What AI Did to the Design Process
Every few weeks, someone declares the design process dead.
The most visible recent version came from Jenny Wen, who head of design for Claude at Anthropic. She wrote that the classic discover, diverge, converge sequence cannot survive a world where engineers spin up multiple AI coding agents and ship working versions before designers finish exploring. A week later, Sarah Gibbons at NN/g published the counter: the process isn’t dead, it’s compressed. The same discovery, distillation, and refinement still happens, just in an afternoon instead of a month.
They’re both right. And they’re both missing something.
The design process didn’t die, and it didn’t just get faster. It got rebuilt around what AI is actually good at and what it isn’t. Three specific things have changed, and all three are happening at once in the teams that are moving fastest. Most teams aren’t noticing all three. That’s why their AI investment keeps producing output without producing progress.
The First Shift: Compression
The most obvious change is that the phases of the process have collapsed in time.
Processing a week of research used to take another week. It now takes an afternoon. Competitive analysis used to take two weeks. A well-constructed prompt can produce it in a morning. Wireframe exploration, first-draft copy, visual directions, information architecture: every phase that was primarily about generating or processing information has compressed by roughly an order of magnitude.

- [What you need to do]
a: Reproduce the essay on AI and the design process from "What AI Did" to "of a month.".
b: Carry on writing the essay on AI and the design process, starting after its final sentence.
The data has no connection to the essay on AI and the design process.

Stored dataset items:
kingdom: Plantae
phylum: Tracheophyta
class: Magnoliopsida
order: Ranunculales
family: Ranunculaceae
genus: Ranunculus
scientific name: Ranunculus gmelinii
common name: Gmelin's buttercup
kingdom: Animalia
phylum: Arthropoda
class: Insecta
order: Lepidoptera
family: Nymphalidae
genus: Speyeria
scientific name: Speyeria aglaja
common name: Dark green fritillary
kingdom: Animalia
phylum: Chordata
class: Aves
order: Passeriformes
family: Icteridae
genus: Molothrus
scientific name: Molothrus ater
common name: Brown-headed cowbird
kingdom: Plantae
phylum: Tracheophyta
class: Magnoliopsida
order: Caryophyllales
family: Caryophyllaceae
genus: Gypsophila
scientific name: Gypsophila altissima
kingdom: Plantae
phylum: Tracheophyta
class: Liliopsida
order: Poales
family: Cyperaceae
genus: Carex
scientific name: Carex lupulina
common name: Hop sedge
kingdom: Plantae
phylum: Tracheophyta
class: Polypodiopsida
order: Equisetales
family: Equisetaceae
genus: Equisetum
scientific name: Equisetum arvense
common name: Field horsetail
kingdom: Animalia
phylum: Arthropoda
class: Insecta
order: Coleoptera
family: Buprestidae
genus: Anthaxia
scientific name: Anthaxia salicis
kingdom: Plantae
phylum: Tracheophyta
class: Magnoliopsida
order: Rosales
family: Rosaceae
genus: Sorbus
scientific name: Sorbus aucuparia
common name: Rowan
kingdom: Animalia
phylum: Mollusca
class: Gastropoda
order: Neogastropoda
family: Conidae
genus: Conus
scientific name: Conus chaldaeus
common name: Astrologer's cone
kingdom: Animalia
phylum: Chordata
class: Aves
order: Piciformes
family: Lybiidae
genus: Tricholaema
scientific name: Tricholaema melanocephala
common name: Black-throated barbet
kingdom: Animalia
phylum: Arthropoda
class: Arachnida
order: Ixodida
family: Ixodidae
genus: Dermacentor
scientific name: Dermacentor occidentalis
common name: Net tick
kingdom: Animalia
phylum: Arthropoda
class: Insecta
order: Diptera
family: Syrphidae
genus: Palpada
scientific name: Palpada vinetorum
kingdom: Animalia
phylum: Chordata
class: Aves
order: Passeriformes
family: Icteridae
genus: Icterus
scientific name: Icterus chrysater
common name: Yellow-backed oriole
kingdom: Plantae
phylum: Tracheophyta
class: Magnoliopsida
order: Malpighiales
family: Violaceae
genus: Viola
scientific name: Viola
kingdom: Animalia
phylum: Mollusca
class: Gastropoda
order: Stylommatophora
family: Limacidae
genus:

- [Your written answers]
a:
What AI Did to the Design Process
Every few weeks, someone declares the design process dead.
The most visible recent version came from Jenny Wen, who head of design for Claude at Anthropic. She wrote that the classic discover, diverge, converge sequence cannot survive a world where engineers spin up multiple AI coding agents and ship working versions before designers finish exploring. A week later, Sarah Gibbons at NN/g published the counter: the process isn’t dead, it’s compressed. The same discovery, distillation, and refinement still happens, just in an afternoon instead of a month.

b:
The temptation at this point is to run the old process faster. Do what you used to do, just compress the timeline. Most teams do this. It’s the first mistake.
What actually happens in organizations moving well is that the time compression gets reinvested. The hours you used to spend making sense of research become hours you spend on problem framing. The days you used to spend on prototyping become days you spend watching users interact with the prototype. The teams getting the most out of compression aren’t the ones running a two-week sprint in three days. They’re the ones running a two-week sprint in three days and using the other nine to do the parts that were always rushed.
That’s the thing most playbooks miss. Compression without reinvestment is just a speed-up. Teams that treat AI as a way to finish earlier end up producing the same quality of work in less time. Teams that treat AI as a way to spend more time on the parts that matter produce work of a different quality entirely.
The Second Shift: Inversion
In certain kinds of products, especially AI-heavy ones, the sequence itself has flipped.
Henry Modisett, VP of Design at Perplexity, has described this directly. His team starts with capability exploration, not with user research. They build rough prototypes first, sometimes just command-line implementations, to see what the underlying model can actually do. Only then do they start thinking about the experience layer.
This reverses something that’s been structural to product design for decades. The sequence used to be: understand the user, define the problem, generate solutions, prototype, test. Technology came last, as a constraint or an enabler for the solution the team had designed. In AI-heavy products, this order doesn’t work, because the capability space itself is changing faster than any user research can track. You can’t design an experience around what an AI can do without first knowing what an AI can do, and that knowledge is only available through prototyping.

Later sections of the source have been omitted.